A Messy Loss for Climate Lawsuit Plaintiffs - grellas
http://blogs.forbes.com/docket/2010/05/28/climate-lawsuit-plaintiffs-lose-another-district/?boxes=Homepagechannels

======
anamax
> > The plaintiffs, property owners on the Mississippi Gulf Coast, accused the
> industrial companies of spewing greenhouse gases into the air and helping to
> cause global warming, rising waters, hurricanes and all manner of other
> natural disasters.

Suppose that the plaintiffs' allegations are true but the effect of
defendants' actions is to counter-balance cooling caused by volcanos, the
solar cycle, and/or othe factors.

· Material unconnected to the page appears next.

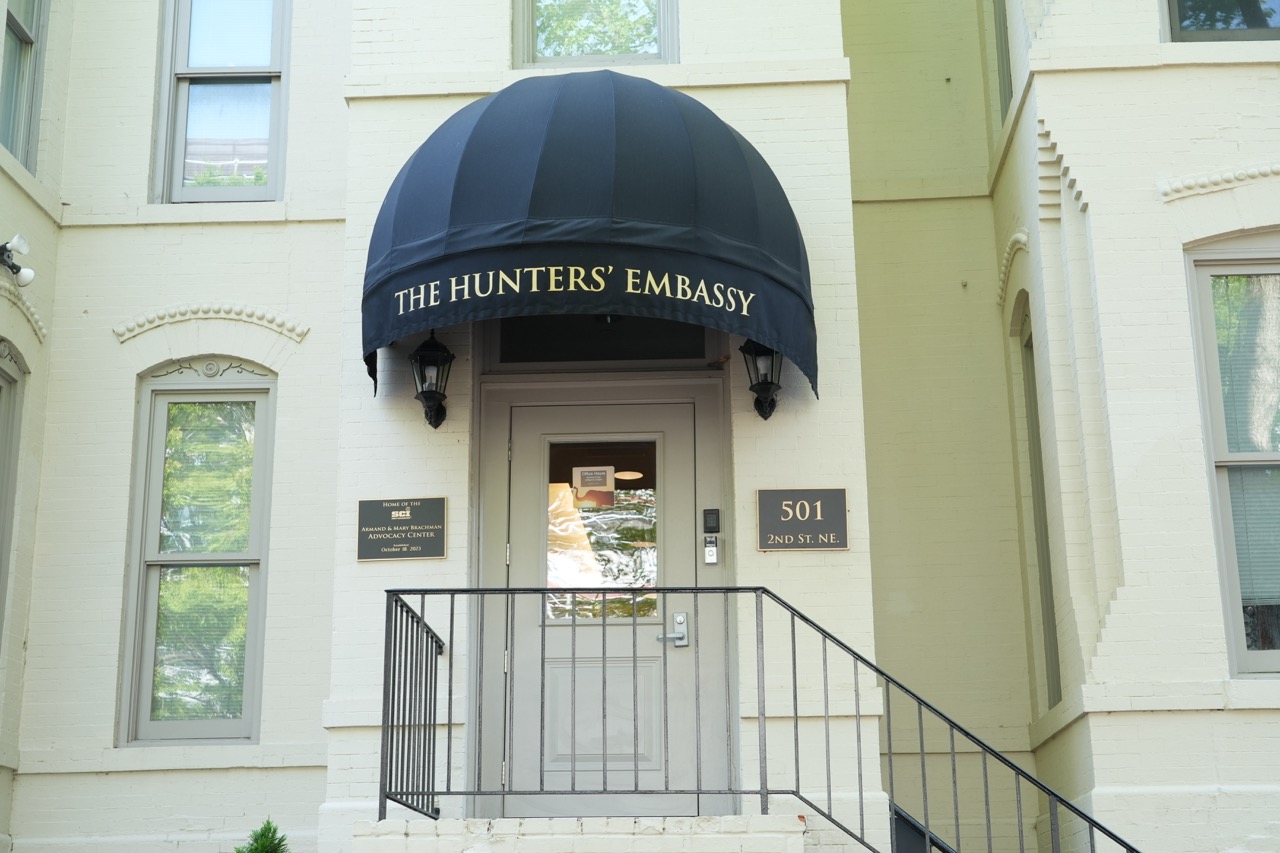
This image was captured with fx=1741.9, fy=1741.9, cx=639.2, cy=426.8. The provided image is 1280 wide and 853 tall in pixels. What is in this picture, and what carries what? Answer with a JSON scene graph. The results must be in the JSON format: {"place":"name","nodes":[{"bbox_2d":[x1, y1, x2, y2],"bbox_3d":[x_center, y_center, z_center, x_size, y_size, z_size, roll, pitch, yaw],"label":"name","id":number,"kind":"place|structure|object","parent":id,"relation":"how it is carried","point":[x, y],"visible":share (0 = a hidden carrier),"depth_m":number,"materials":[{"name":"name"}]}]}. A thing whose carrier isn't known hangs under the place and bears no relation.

In other words, there's no change because
the of the defendants' actions. (This is the background to Niven's Fallen
Angels.)

In that circumstance, should the plaintiffs pay the defendants for the
benefits that they provided?

If not, why not?

------
tbrownaw
> The plaintiffs, property owners on the Mississippi Gulf Coast, accused the
> industrial companies of spewing greenhouse gases into the air and helping to
> cause global warming, rising waters, hurricanes and all manner of other
> natural disasters.

I thought the latest guess was that the warming mostly happens near the poles,
thus reducing temperature differentials, thus leading to _milder_ weather?